Administration of Estates – Real estate – Liability for payment of legacies – Intention of testatrix – Gifts by will of pecuniary legacies and their gift to daughter of real estate and residue of personal estate (after “payment thereout” of debts, funeral and testamentary expenses, and death and legacy duties) – Substituted gift, by codicil, to daughter’s sons in event of daughter predeceasing testatrix – Real and personal estate treated in codicil as single entity – Daughter surviving testatrix – Administration of Estates Act, 1925 (c 23), s 34(3), sched I, Part II, para 2.

By her will, dated 31 May 1949, the testatrix appointed executors and trustees, and, after making bequests of specific articles and giving a number of pecuniary legacies, all free of duty, she declared: “I devise all my real estate and bequeath the residue of my personal estate unto my trustees upon trust (after payment thereout of my just debts funeral and testamentary expenses death and legacy duties) for my daughter … “ By a codicil, dated 30 November 1951, the testatrix declared that, in the event of the daughter predeceasing her, “I devise my … real estate and bequeath the residue of my personal estate unto my trustees” on trust for sale and conversion “and to stand possessed of the net proceeds of such sale calling in and conversion and of my ready money in trust after payment thereout of my just debts funeral and testamentary expenses death and legacy duties to divide the residue thereof equally between” the daughter’s two sons.
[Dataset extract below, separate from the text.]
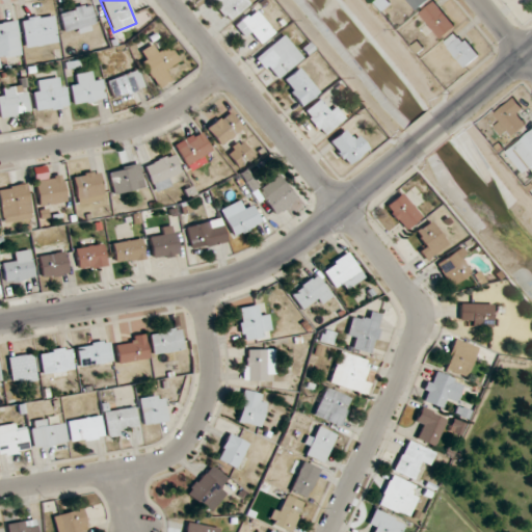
[(210,0),(228,22),(249,5),(245,0),(210,0)]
The testatrix died on 16 July 1952. The daughter survived her. After the funeral expenses and debts had been paid and the specific legacies handed over, the assets, apart from the real estate, were insufficient to pay the pecuniary legacies. The daughter claimed that the legacies were payable only out of the personal estate and that the real estate passed to her intact.

Held – By the codicil the testatrix showed that she regarded her estate as a single indivisible entity, and, therefore, she could not have intended in the will to keep the real estate as a separate item from the personalty; accordingly, in considering the payment of the pecuniary legacies she did not contemplate any differentiation between the realty and the personalty, nor did she contemplate that the real estate should go intact to the daughter; and, therefore, the pecuniary legacies were payable out of the whole estate, both real and personal.